Policymakers have utterly failed to pursue such reforms, despite promising to do so. Instead, they have remained preoccupied with politics. From Italy to Germany, forming and sustaining governments now seems to take more time than actual governing. And Greece, for example, has relied on money from international creditors to keep its head (barely) above water, rather than genuinely reforming its pension system or improving its business environment.

The lack of structural reform has meant that the unprecedented excess liquidity that central banks injected into their economies was not allocated to its most efficient uses. Instead, it raised global asset prices to levels even higher than those prevailing before 2008.

In the United States, housing prices are now 8% higher than they were at the peak of the property bubble in 2006, according to the property website Zillow. The price-to-earnings (CAPE) ratio, which measures whether stock-market prices are within a reasonable range, is now higher than it was both in 2008 and at the start of the Great Depression in 1929.

As monetary tightening reveals the vulnerabilities in the real economy, the collapse of asset-price bubbles will trigger another economic crisis – one that could be even more severe than the last, because we have built up a tolerance to our strongest macroeconomic medications. A decade of regular adrenaline shots, in the form of ultra-low interest rates and unconventional monetary policies, has severely depleted their power to stabilize and stimulate the economy.

If history is any guide, the consequences of this mistake could extend far beyond the economy. According to Harvard’s Benjamin Friedman, prolonged periods of economic distress have been characterized also by public antipathy toward minority groups or foreign countries – attitudes that can help to fuel unrest, terrorism, or even war.

For example, during the Great Depression, US President Herbert Hoover signed the 1930 Smoot-Hawley Tariff Act, intended to protect American workers and farmers from foreign competition. In the subsequent five years, global trade shrank by two-thirds. Within a decade, World War II had begun.

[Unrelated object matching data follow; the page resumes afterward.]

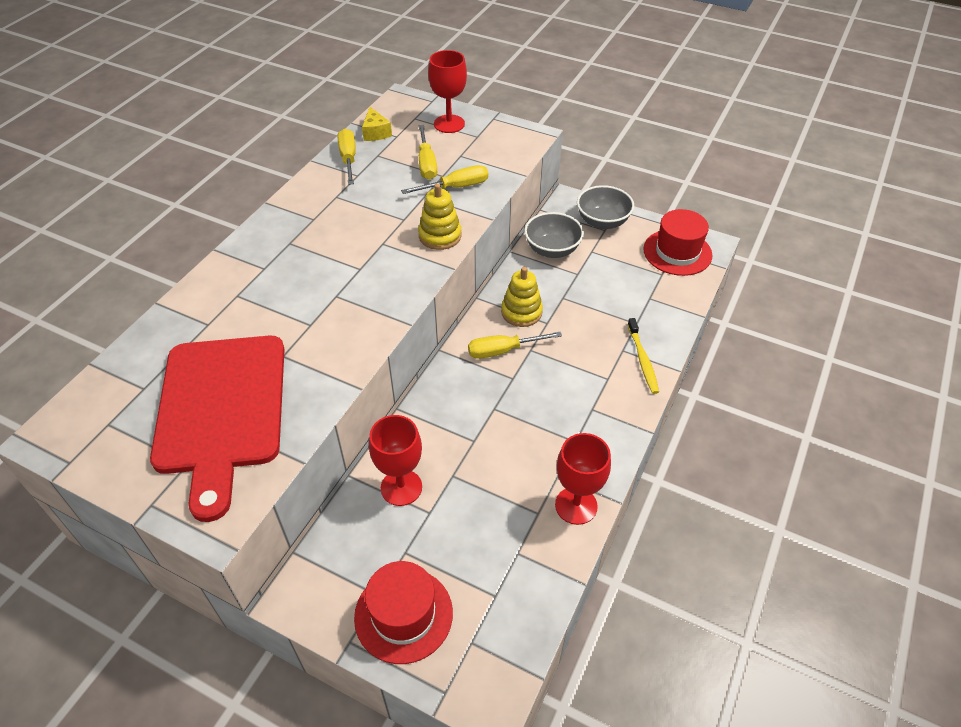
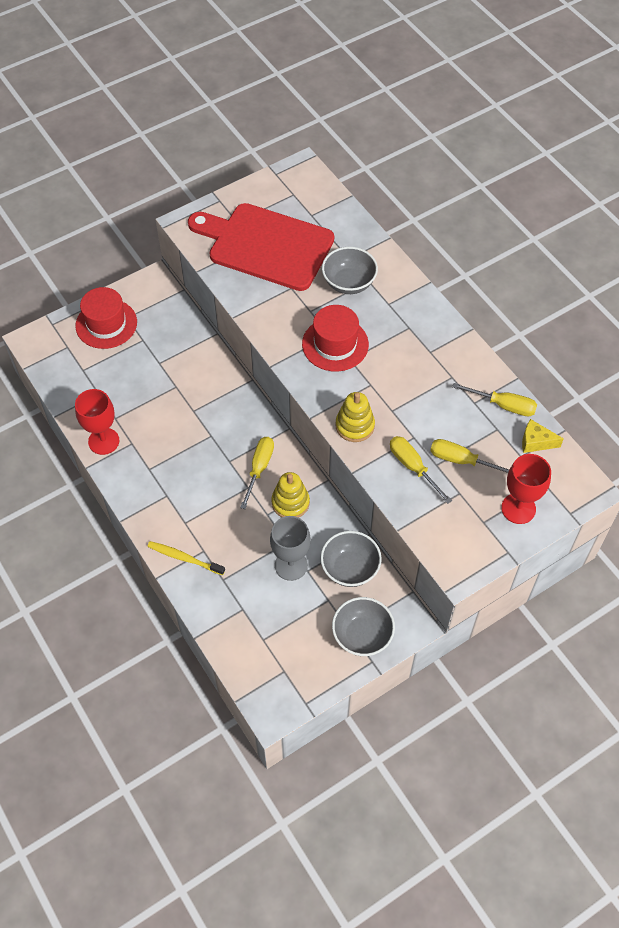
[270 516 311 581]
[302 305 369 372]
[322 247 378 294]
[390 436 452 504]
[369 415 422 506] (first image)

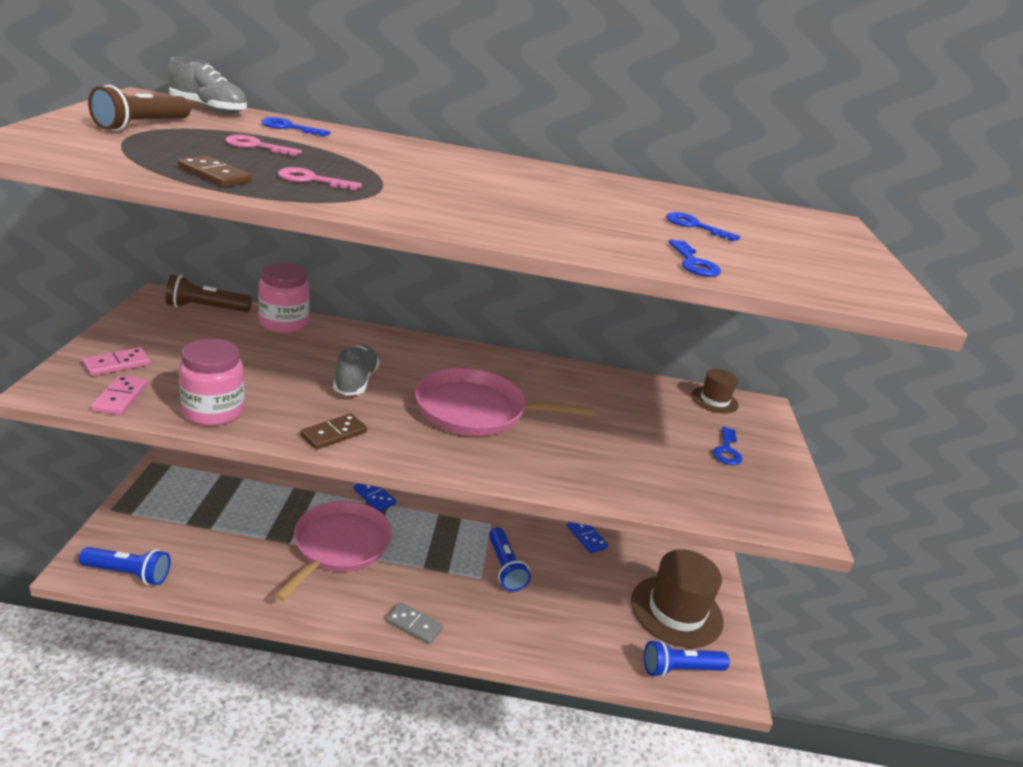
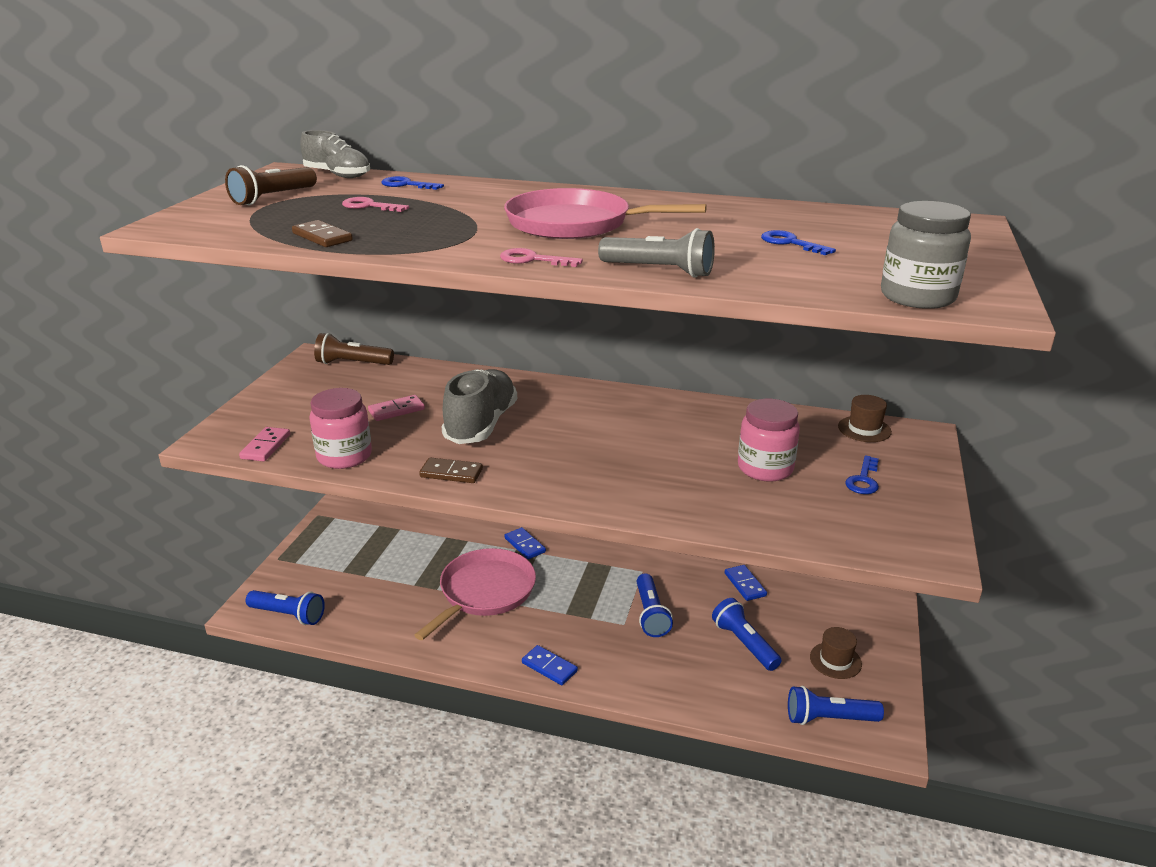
[368 395 425 421]
[419 458 483 483]
[441 369 517 444]
[500 248 583 267]
[504 188 707 239]
[522 645 578 685]
[598 228 715 278]
[712 598 782 671]
[738 399 800 482]
[810 627 862 679]
[881 201 971 309]
[668 239 721 277] (first image)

To be sure, WWII, like World War I, was caused by a multitude of factors; there is no standard path to war. But there is reason to believe that high levels of inequality can play a significant role in stoking conflict.

According to research by the economist Thomas Piketty, a spike in income inequality is often followed by a great crisis. Income inequality then declines for a while, before rising again, until a new peak – and a new disaster.

This is all the more worrying in view of the numerous other factors stoking social unrest and diplomatic tension, including

  • technological disruption, a
  • record-breaking migration crisis,
  • anxiety over globalization,
  • political polarization, and
  • rising nationalism.

All are symptoms of failed policies that could turn out to be trigger points for a future crisis.

.. Voters have good reason to be frustrated, but the emotionally appealing populists to whom they are increasingly giving their support are offering ill-advised solutions that will only make matters worse. For example, despite the world’s unprecedented interconnectedness, multilateralism is increasingly being eschewed, as countries – most notably, Donald Trump’s US – pursue unilateral, isolationist policies. Meanwhile, proxy wars are raging in Syria and Yemen.

Against this background, we must take seriously the possibility that the next economic crisis could lead to a large-scale military confrontation. By the logicof the political scientist Samuel Huntington , considering such a scenario could help us avoid it, because it would force us to take action. In this case, the key will be for policymakers to pursue the structural reforms that they have long promised, while replacing finger-pointing and antagonism with a sensible and respectful global dialogue. The alternative may well be global conflagration.